Prove that there exists infinitely many pairs of rational numbers $(\frac{p_1}{q},\frac{p_2}{q})$ with $p_1,p_2,q\in \mathbb N$ with the following condition: \[|\sqrt{3}-\frac{p_1}{q}|<q^{-\frac{3}{2}}, |\sqrt{2}-\frac{p_2}{q}|< q^{-\frac{3}{2}}.\] Proposed by Mohammad Gharakhani
Problem
Source: Iran 3rd round 2011-Number Theory exam-P2
Tags: floor function, number theory proposed, number theory
27.09.2012 15:29
The following proposition is well known (Dirichlet's theorem): Proposition 1: Let $\alpha$ is irrational number. For every positive integer $N$ there exist $p,q \in \mathbb{N},\, q \leq N$ such that: $|\alpha q - p| < \frac{1}{N}$. If one knows the proof of the above assertion it is not difficult to construct a proof for the following statement. Proposition 2: Let $\alpha, \, \beta$ are irrational numbers.
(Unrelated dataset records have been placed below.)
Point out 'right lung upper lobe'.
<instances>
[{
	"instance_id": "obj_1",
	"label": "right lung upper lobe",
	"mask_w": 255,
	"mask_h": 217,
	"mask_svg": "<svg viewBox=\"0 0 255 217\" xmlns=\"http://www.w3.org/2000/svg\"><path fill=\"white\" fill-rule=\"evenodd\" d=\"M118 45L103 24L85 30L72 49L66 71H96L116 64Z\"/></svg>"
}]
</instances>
For every possitive integer $N$, there exist $p_1,p_2,q \in \mathbb{N}, \, q \leq N $ such that: (1) $|\alpha q - p_1| < \frac{1}{\lfloor \sqrt{N} \rfloor}$. (2) $|\beta q - p_2| < \frac{1}{\lfloor \sqrt{N} \rfloor }$. Proof: Let $x_n = \{\alpha n\},\, y_n = \{\beta n\},\, n= 0,1,\ldots,N$. Then $(x_n,y_n) \in (0,1)\times (0,1)$. Divide the square $(0,1)\times (0,1)$ into at most $N$ squares with dimension $\frac{1}{\lfloor \sqrt{N} \rfloor }\times \frac{1}{\lfloor \sqrt{N} \rfloor } $ By PHP it follows that there exist $ (x_k,y_k)$ and $(x_\ell,y_\ell)$ placed in the same square. This means: $|x_k-x_\ell| < \frac{1}{\lfloor \sqrt{N} \rfloor }$ and $|y_k-y_\ell| < \frac{1}{\lfloor \sqrt{N}\rfloor }$ which implies (1) and (2) for $q=|k-l|$. $\square$ Now back to the problem's statement. Fix $N \in \mathbb{N}$ to be a perfect square. According to Proposition 2 there exist $p_1,p_2,q \in \mathbb{N}$ depending on $N$, $q\leq N$ such that: $|\sqrt{3}-\frac{p_1}{q}| < \frac{1}{q \sqrt{N}} \leq q^{-\frac{3}{2}} $, $|\sqrt{2}-\frac{p_1}{q}| < \frac{1}{q \sqrt{N}} \leq q^{-\frac{3}{2}} $, Obviously when $N$ varies, $(\frac{p_1}{q}, \frac{p_2}{q}) $ form infinitely many different pairs.